[Assigned task] With nothing added or dropped, copy the data that follows exactly.

[Stored data]
★ ★ ★ ★

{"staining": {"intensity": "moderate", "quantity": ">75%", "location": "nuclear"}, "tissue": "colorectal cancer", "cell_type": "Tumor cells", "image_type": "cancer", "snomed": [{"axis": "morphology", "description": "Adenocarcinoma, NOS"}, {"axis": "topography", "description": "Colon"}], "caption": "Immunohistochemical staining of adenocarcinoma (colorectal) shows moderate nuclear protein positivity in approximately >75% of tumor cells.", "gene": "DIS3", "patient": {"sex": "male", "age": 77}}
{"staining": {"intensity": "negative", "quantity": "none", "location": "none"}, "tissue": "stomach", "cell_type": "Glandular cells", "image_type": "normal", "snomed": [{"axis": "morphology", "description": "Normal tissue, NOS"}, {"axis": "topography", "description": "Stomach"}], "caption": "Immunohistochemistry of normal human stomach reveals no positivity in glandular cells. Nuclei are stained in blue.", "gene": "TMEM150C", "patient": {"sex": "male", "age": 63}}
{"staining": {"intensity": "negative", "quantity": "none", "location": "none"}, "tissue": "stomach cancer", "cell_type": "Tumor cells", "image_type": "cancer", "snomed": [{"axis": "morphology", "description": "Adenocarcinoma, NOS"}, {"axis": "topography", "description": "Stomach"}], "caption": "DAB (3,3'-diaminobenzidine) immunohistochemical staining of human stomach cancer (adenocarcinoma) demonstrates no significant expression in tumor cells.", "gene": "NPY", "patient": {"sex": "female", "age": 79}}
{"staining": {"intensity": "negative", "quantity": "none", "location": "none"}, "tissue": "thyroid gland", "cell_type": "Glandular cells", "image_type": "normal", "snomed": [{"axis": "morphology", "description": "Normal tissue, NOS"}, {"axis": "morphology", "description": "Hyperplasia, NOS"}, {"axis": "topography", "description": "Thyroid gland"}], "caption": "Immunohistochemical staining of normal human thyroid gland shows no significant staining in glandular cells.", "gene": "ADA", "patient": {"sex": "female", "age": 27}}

★ ★ ★ ★

[Exercise solution]
{"staining": {"intensity": "moderate", "quantity": ">75%", "location": "nuclear"}, "tissue": "colorectal cancer", "cell_type": "Tumor cells", "image_type": "cancer", "snomed": [{"axis": "morphology", "description": "Adenocarcinoma, NOS"}, {"axis": "topography", "description": "Colon"}], "caption": "Immunohistochemical staining of adenocarcinoma (colorectal) shows moderate nuclear protein positivity in approximately >75% of tumor cells.", "gene": "DIS3", "patient": {"sex": "male", "age": 77}}
{"staining": {"intensity": "negative", "quantity": "none", "location": "none"}, "tissue": "stomach", "cell_type": "Glandular cells", "image_type": "normal", "snomed": [{"axis": "morphology", "description": "Normal tissue, NOS"}, {"axis": "topography", "description": "Stomach"}], "caption": "Immunohistochemistry of normal human stomach reveals no positivity in glandular cells. Nuclei are stained in blue.", "gene": "TMEM150C", "patient": {"sex": "male", "age": 63}}
{"staining": {"intensity": "negative", "quantity": "none", "location": "none"}, "tissue": "stomach cancer", "cell_type": "Tumor cells", "image_type": "cancer", "snomed": [{"axis": "morphology", "description": "Adenocarcinoma, NOS"}, {"axis": "topography", "description": "Stomach"}], "caption": "DAB (3,3'-diaminobenzidine) immunohistochemical staining of human stomach cancer (adenocarcinoma) demonstrates no significant expression in tumor cells.", "gene": "NPY", "patient": {"sex": "female", "age": 79}}
{"staining": {"intensity": "negative", "quantity": "none", "location": "none"}, "tissue": "thyroid gland", "cell_type": "Glandular cells", "image_type": "normal", "snomed": [{"axis": "morphology", "description": "Normal tissue, NOS"}, {"axis": "morphology", "description": "Hyperplasia, NOS"}, {"axis": "topography", "description": "Thyroid gland"}], "caption": "Immunohistochemical staining of normal human thyroid gland shows no significant staining in glandular cells.", "gene": "ADA", "patient": {"sex": "female", "age": 27}}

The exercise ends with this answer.